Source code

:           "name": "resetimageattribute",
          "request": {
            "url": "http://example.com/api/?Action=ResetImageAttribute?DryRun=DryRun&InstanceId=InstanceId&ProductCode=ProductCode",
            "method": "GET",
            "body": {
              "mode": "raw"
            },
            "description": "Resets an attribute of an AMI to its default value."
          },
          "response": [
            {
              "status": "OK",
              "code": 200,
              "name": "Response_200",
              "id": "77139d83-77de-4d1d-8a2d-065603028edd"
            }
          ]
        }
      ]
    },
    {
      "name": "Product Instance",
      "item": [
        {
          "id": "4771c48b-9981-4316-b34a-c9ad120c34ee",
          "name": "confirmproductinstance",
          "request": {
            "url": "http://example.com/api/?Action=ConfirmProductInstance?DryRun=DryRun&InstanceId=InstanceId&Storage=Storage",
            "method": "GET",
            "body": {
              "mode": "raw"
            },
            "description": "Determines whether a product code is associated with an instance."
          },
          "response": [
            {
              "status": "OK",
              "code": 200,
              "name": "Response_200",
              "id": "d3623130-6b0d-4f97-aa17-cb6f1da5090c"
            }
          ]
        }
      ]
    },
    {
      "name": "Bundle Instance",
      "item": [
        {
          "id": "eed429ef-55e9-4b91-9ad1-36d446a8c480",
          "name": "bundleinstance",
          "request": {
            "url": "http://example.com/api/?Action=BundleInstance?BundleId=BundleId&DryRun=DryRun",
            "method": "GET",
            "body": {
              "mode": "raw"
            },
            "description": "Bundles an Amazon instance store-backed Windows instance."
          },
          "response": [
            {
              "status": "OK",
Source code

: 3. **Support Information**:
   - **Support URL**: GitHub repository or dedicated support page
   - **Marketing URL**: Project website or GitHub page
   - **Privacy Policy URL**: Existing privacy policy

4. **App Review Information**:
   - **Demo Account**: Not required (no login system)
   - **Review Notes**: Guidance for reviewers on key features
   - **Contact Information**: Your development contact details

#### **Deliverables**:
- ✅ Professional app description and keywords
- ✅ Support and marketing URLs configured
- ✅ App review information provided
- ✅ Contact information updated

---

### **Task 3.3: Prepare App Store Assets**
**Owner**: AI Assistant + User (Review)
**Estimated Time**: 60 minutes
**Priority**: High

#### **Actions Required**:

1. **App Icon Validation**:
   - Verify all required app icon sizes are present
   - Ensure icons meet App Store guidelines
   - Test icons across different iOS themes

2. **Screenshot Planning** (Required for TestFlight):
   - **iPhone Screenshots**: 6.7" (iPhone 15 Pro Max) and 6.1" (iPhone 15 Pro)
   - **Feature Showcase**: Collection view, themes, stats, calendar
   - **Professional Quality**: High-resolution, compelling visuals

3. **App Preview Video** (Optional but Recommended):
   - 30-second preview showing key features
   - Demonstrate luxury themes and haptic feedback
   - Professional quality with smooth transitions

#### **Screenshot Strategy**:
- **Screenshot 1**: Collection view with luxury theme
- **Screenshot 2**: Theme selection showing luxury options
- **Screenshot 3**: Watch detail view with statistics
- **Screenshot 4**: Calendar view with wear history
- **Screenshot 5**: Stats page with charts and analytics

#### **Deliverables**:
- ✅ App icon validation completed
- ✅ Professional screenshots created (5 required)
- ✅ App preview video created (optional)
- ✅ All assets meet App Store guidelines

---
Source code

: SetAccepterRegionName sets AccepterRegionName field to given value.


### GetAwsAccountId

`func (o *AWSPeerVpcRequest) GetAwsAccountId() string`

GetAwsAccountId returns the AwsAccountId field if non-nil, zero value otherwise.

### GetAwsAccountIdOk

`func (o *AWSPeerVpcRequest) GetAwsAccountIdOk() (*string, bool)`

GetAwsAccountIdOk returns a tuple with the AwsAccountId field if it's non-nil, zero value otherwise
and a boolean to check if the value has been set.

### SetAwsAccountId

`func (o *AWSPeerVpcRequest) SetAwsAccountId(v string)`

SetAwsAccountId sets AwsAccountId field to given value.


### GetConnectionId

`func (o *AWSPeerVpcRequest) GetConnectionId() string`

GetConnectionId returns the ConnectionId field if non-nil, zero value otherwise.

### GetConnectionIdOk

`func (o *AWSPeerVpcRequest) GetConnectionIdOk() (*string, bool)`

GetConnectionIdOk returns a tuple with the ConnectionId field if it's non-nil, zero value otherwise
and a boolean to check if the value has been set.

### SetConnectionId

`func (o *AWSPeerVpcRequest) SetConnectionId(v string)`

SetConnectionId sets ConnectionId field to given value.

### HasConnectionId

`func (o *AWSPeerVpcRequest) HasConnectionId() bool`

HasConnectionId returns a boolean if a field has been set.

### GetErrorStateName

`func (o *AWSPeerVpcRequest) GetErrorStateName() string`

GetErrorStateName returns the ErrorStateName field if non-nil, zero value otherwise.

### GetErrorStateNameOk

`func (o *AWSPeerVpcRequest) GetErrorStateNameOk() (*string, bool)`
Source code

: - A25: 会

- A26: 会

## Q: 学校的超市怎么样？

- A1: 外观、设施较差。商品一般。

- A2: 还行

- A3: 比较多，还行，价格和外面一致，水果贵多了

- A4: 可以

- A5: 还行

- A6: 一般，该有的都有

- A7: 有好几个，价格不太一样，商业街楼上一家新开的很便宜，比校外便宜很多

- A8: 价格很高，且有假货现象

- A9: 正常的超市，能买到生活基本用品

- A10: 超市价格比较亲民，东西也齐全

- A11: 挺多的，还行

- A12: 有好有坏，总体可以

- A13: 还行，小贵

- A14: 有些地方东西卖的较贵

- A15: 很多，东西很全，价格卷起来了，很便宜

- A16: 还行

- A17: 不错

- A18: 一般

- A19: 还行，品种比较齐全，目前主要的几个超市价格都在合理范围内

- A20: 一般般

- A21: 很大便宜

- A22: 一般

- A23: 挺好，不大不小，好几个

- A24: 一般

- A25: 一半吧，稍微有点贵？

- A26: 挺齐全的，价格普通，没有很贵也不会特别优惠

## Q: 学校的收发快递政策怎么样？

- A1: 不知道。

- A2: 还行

*Work order*
Could you give the records again, exactly as they appear?

*Solution to this problem*
Source code

:           "name": "resetimageattribute",
          "request": {
            "url": "http://example.com/api/?Action=ResetImageAttribute?DryRun=DryRun&InstanceId=InstanceId&ProductCode=ProductCode",
            "method": "GET",
            "body": {
              "mode": "raw"
            },
            "description": "Resets an attribute of an AMI to its default value."
          },
          "response": [
            {
              "status": "OK",
              "code": 200,
              "name": "Response_200",
              "id": "77139d83-77de-4d1d-8a2d-065603028edd"
            }
          ]
        }
      ]
    },
    {
      "name": "Product Instance",
      "item": [
        {
          "id": "4771c48b-9981-4316-b34a-c9ad120c34ee",
          "name": "confirmproductinstance",
          "request": {
            "url": "http://example.com/api/?Action=ConfirmProductInstance?DryRun=DryRun&InstanceId=InstanceId&Storage=Storage",
            "method": "GET",
            "body": {
              "mode": "raw"
            },
            "description": "Determines whether a product code is associated with an instance."
          },
          "response": [
            {
              "status": "OK",
              "code": 200,
              "name": "Response_200",
              "id": "d3623130-6b0d-4f97-aa17-cb6f1da5090c"
            }
          ]
        }
      ]
    },
    {
      "name": "Bundle Instance",
      "item": [
        {
          "id": "eed429ef-55e9-4b91-9ad1-36d446a8c480",
          "name": "bundleinstance",
          "request": {
            "url": "http://example.com/api/?Action=BundleInstance?BundleId=BundleId&DryRun=DryRun",
            "method": "GET",
            "body": {
              "mode": "raw"
            },
            "description": "Bundles an Amazon instance store-backed Windows instance."
          },
          "response": [
            {
              "status": "OK",
Source code

: 3. **Support Information**:
   - **Support URL**: GitHub repository or dedicated support page
   - **Marketing URL**: Project website or GitHub page
   - **Privacy Policy URL**: Existing privacy policy

4. **App Review Information**:
   - **Demo Account**: Not required (no login system)
   - **Review Notes**: Guidance for reviewers on key features
   - **Contact Information**: Your development contact details

#### **Deliverables**:
- ✅ Professional app description and keywords
- ✅ Support and marketing URLs configured
- ✅ App review information provided
- ✅ Contact information updated

---

### **Task 3.3: Prepare App Store Assets**
**Owner**: AI Assistant + User (Review)
**Estimated Time**: 60 minutes
**Priority**: High

#### **Actions Required**:

1. **App Icon Validation**:
   - Verify all required app icon sizes are present
   - Ensure icons meet App Store guidelines
   - Test icons across different iOS themes

2. **Screenshot Planning** (Required for TestFlight):
   - **iPhone Screenshots**: 6.7" (iPhone 15 Pro Max) and 6.1" (iPhone 15 Pro)
   - **Feature Showcase**: Collection view, themes, stats, calendar
   - **Professional Quality**: High-resolution, compelling visuals

3. **App Preview Video** (Optional but Recommended):
   - 30-second preview showing key features
   - Demonstrate luxury themes and haptic feedback
   - Professional quality with smooth transitions

#### **Screenshot Strategy**:
- **Screenshot 1**: Collection view with luxury theme
- **Screenshot 2**: Theme selection showing luxury options
- **Screenshot 3**: Watch detail view with statistics
- **Screenshot 4**: Calendar view with wear history
- **Screenshot 5**: Stats page with charts and analytics

#### **Deliverables**:
- ✅ App icon validation completed
- ✅ Professional screenshots created (5 required)
- ✅ App preview video created (optional)
- ✅ All assets meet App Store guidelines

---
Source code

: SetAccepterRegionName sets AccepterRegionName field to given value.


### GetAwsAccountId

`func (o *AWSPeerVpcRequest) GetAwsAccountId() string`

GetAwsAccountId returns the AwsAccountId field if non-nil, zero value otherwise.

### GetAwsAccountIdOk

`func (o *AWSPeerVpcRequest) GetAwsAccountIdOk() (*string, bool)`

GetAwsAccountIdOk returns a tuple with the AwsAccountId field if it's non-nil, zero value otherwise
and a boolean to check if the value has been set.

### SetAwsAccountId

`func (o *AWSPeerVpcRequest) SetAwsAccountId(v string)`

SetAwsAccountId sets AwsAccountId field to given value.


### GetConnectionId

`func (o *AWSPeerVpcRequest) GetConnectionId() string`

GetConnectionId returns the ConnectionId field if non-nil, zero value otherwise.

### GetConnectionIdOk

`func (o *AWSPeerVpcRequest) GetConnectionIdOk() (*string, bool)`

GetConnectionIdOk returns a tuple with the ConnectionId field if it's non-nil, zero value otherwise
and a boolean to check if the value has been set.

### SetConnectionId

`func (o *AWSPeerVpcRequest) SetConnectionId(v string)`

SetConnectionId sets ConnectionId field to given value.

### HasConnectionId

`func (o *AWSPeerVpcRequest) HasConnectionId() bool`

HasConnectionId returns a boolean if a field has been set.

### GetErrorStateName

`func (o *AWSPeerVpcRequest) GetErrorStateName() string`

GetErrorStateName returns the ErrorStateName field if non-nil, zero value otherwise.

### GetErrorStateNameOk

`func (o *AWSPeerVpcRequest) GetErrorStateNameOk() (*string, bool)`
Source code

: - A25: 会

- A26: 会

## Q: 学校的超市怎么样？

- A1: 外观、设施较差。商品一般。

- A2: 还行

- A3: 比较多，还行，价格和外面一致，水果贵多了

- A4: 可以

- A5: 还行

- A6: 一般，该有的都有

- A7: 有好几个，价格不太一样，商业街楼上一家新开的很便宜，比校外便宜很多

- A8: 价格很高，且有假货现象

- A9: 正常的超市，能买到生活基本用品

- A10: 超市价格比较亲民，东西也齐全

- A11: 挺多的，还行

- A12: 有好有坏，总体可以

- A13: 还行，小贵

- A14: 有些地方东西卖的较贵

- A15: 很多，东西很全，价格卷起来了，很便宜

- A16: 还行

- A17: 不错

- A18: 一般

- A19: 还行，品种比较齐全，目前主要的几个超市价格都在合理范围内

- A20: 一般般

- A21: 很大便宜

- A22: 一般

- A23: 挺好，不大不小，好几个

- A24: 一般

- A25: 一半吧，稍微有点贵？

- A26: 挺齐全的，价格普通，没有很贵也不会特别优惠

## Q: 学校的收发快递政策怎么样？

- A1: 不知道。

- A2: 还行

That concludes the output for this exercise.